**Поставленная задача 1:** Воспроизведите дословно фрагмент текста о Тургеневе, который начинается со слов «Это предстает как» и заканчивается словами «Иван Киреевский, Хомяков.».

**Выбранный текст:**
<<<<

Для понимания сути совершавшегося в те годы процесса много могут дать позднейшие воспоминания Ивана Тургенева, который как раз в конце тридцатых годов входил в литературу. Обратиться к его свидетельствам в высшей степени уместно потому, что впоследствии, в 1850-х годах, именно Тургенев был одним из тех деятелей русской культуры, которые сумели оценить Тютчева и добились издания его первой книги. Но в 1836–1837 годах Тургенев вообще «не заметил» появления тютчевских стихотворений, — хотя, казалось бы, именно он, один из даровитейших представителей нового, молодого поколения русской литературы, к тому же начинавший как поэт, мог и должен был их оценить… Чем же это объяснялось? В 1868 году, через тридцать лет после описываемого времени, Тургенев рассказывал: «Окончив курс по философскому факультету С. — Петербургского университета в 1837 году,[47] я весною 1838 года отправился доучиваться в Берлин… Я был убежден, что в России возможно только набраться некоторых приготовительных сведений, но что источник настоящего знания находится за границей. Из числа тогдашних преподавателей С. — Петербургского университета не было ни одного, который бы мог поколебать во мне это убеждение; впрочем, они сами были им проникнуты; его придерживалось и министерство, во главе которого стоял граф Уваров…»
Как явствует из дальнейшего рассказа, Тургенев был убежден не только в том, что в России нет «настоящего знания», но и в том, что в ней почти нет еще «настоящей» литературы и искусства. Тургенев, в частности, прямо заявляет, что «я, конечно, не написал бы „Записок охотника“, если б остался в России».
Но далее Тургенев — даже несколько неожиданно — говорит о том, что теперь, в 1868 году, когда он пишет свои воспоминания, он совершенно иначе, чем в 1838 году, — в сущности, даже прямо противоположно, — оценивает состояние русской литературы и культуры 1830-х годов. «Между тем, — пишет Тургенев, — та эпоха останется памятной в истории нашего духовного развития. С тех пор прошло с лишком тридцать лет, но мы все еще живем под веянием и в тени того, что началось тогда; мы еще не произвели ничего равносильного» (курсив мой. — В. К.).
Это предстает как почти невероятное противоречие: в 1838 году Тургенев бросается за границу, так как не находит в России ничего «настоящего», а через тридцать лет приходит к выводу, что именно в то время, когда он уезжал из России, в ней как раз создавалось все самое «сильное», так и не превзойденное за последующие три десятилетия! И в этом Тургенев был совершенно прав, ибо тридцатые годы — это время, когда творили Пушкин, Гоголь, Тютчев, Лермонтов, Боратынский, Чаадаев, Иван Киреевский, Хомяков.

>>>>

**Поставленная задача 2:** Выведите в виде таблицы Markdown строки записей от самого начала записей до строки, содержащей «automatically updating CRM», включая обе границы и пропуская пустые строки. В столбце «Номер» поставьте порядковый номер строки, а в столбце «Строка» укажите её текст.

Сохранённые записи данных
<<<<

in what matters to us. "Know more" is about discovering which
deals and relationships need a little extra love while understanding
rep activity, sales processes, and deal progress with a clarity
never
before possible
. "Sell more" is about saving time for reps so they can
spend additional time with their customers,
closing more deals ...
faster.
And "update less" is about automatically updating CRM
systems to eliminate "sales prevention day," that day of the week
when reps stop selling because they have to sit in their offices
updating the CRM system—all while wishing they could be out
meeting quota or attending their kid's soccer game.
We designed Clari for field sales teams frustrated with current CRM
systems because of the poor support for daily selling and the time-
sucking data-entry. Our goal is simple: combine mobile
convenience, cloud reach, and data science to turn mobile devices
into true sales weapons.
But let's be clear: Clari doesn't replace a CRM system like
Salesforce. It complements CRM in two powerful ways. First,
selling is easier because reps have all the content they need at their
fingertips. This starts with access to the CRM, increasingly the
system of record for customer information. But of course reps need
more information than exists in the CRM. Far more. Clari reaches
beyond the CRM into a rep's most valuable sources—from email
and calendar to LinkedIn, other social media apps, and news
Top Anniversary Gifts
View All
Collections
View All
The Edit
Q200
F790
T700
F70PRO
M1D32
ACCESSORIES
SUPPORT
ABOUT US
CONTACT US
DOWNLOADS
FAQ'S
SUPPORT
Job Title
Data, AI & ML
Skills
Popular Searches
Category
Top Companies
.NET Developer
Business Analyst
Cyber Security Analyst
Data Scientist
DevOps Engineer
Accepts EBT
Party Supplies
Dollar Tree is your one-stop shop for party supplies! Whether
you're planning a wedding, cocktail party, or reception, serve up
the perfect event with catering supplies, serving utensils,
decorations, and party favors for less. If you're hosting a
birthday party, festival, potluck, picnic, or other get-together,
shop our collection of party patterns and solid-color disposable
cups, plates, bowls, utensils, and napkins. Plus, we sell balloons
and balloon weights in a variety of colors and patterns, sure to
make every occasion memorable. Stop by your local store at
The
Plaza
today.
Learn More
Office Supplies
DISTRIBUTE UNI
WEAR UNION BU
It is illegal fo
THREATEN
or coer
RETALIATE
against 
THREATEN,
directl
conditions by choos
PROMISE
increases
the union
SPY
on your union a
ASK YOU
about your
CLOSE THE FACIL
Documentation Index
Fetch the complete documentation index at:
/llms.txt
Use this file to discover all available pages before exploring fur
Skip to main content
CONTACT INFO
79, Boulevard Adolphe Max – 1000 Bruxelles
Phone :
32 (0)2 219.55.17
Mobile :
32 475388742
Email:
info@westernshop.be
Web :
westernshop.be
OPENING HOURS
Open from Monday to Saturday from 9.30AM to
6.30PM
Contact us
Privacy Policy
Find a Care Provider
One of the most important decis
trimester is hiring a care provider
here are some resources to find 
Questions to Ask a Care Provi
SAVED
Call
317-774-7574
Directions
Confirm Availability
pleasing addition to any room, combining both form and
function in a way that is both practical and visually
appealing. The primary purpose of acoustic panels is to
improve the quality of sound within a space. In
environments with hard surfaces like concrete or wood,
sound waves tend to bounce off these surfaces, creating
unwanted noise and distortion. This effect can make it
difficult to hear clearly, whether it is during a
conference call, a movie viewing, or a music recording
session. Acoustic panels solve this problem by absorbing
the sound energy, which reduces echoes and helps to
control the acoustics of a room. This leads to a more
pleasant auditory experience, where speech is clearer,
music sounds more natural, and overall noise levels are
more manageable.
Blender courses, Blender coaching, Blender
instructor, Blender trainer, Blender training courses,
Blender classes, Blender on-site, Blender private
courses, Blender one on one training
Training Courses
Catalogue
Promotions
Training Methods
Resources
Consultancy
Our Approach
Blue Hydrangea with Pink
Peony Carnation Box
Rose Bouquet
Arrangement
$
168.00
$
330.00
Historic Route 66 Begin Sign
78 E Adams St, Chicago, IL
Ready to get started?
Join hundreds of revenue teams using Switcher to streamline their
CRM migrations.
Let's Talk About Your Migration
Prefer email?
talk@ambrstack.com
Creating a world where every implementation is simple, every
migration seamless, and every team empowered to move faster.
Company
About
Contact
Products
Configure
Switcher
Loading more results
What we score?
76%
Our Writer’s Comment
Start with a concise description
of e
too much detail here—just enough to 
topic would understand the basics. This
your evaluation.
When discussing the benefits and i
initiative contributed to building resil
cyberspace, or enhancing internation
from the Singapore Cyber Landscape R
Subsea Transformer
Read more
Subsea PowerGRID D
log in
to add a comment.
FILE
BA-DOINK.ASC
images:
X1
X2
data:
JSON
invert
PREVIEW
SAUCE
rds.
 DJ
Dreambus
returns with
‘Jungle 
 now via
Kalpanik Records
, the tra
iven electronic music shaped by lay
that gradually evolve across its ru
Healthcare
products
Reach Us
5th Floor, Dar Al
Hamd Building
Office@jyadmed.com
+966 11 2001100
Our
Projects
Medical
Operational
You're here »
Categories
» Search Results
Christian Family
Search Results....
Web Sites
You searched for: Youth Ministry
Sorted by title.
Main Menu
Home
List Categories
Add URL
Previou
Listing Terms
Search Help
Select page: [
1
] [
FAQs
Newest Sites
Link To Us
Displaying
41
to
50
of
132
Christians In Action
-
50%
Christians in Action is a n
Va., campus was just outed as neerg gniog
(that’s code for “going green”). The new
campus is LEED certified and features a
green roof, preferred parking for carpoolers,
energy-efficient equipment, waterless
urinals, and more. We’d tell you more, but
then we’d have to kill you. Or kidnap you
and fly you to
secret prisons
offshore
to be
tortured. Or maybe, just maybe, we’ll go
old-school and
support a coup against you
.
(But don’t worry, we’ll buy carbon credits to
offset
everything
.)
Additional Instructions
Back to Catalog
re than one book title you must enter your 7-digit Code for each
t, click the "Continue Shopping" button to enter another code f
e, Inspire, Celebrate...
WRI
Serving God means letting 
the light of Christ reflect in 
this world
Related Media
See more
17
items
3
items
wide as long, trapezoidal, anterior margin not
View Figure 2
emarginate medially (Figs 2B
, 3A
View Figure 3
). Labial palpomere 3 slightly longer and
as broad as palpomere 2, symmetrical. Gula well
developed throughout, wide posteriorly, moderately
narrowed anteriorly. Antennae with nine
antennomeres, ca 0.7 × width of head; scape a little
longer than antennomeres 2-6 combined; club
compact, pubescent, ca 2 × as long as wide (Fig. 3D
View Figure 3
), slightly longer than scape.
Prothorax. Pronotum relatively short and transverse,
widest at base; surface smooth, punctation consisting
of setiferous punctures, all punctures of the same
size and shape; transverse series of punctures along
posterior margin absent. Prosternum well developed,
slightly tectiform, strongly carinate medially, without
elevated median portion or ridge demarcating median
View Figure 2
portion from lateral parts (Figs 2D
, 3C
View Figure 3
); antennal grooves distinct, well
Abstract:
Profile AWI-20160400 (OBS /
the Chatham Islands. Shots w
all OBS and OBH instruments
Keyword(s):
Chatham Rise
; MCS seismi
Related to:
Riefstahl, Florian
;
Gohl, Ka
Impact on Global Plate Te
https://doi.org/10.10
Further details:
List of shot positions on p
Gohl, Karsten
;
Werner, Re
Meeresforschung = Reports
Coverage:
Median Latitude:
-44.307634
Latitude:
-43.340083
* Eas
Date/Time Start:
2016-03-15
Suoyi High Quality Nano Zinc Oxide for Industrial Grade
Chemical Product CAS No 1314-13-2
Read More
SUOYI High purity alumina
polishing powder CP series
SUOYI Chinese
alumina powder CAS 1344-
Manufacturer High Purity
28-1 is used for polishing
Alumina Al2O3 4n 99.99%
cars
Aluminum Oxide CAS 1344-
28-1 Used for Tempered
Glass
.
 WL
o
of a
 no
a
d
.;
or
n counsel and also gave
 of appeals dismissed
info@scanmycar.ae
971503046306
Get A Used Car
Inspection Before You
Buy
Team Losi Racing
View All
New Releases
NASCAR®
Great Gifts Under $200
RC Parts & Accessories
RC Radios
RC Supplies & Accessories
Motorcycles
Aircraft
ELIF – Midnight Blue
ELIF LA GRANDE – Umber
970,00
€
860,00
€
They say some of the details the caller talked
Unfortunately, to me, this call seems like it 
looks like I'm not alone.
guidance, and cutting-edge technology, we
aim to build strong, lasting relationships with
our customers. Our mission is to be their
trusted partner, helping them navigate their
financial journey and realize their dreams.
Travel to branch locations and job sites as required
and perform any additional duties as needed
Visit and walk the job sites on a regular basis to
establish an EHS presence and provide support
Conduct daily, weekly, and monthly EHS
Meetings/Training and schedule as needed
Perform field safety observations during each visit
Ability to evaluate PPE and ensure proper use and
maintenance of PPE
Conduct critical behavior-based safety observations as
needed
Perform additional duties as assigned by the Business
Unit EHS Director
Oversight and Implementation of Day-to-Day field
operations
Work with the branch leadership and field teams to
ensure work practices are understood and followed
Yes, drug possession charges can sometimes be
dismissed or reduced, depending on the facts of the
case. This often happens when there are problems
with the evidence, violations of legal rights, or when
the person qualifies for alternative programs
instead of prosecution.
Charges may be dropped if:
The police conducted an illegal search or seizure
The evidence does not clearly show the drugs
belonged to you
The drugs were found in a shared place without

>>>>

**Письменное решение 1:**
Это предстает как почти невероятное противоречие: в 1838 году Тургенев бросается за границу, так как не находит в России ничего «настоящего», а через тридцать лет приходит к выводу, что именно в то время, когда он уезжал из России, в ней как раз создавалось все самое «сильное», так и не превзойденное за последующие три десятилетия! И в этом Тургенев был совершенно прав, ибо тридцатые годы — это время, когда творили Пушкин, Гоголь, Тютчев, Лермонтов, Боратынский, Чаадаев, Иван Киреевский, Хомяков.

**Письменное решение 2:**
| Номер | Строка |
|---|---|
| 1 | in what matters to us. "Know more" is about discovering which |
| 2 | deals and relationships need a little extra love while understanding |
| 3 | rep activity, sales processes, and deal progress with a clarity |
| 4 | never |
| 5 | before possible |
| 6 | . "Sell more" is about saving time for reps so they can |
| 7 | spend additional time with their customers, |
| 8 | closing more deals ... |
| 9 | faster. |
| 10 | And "update less" is about automatically updating CRM |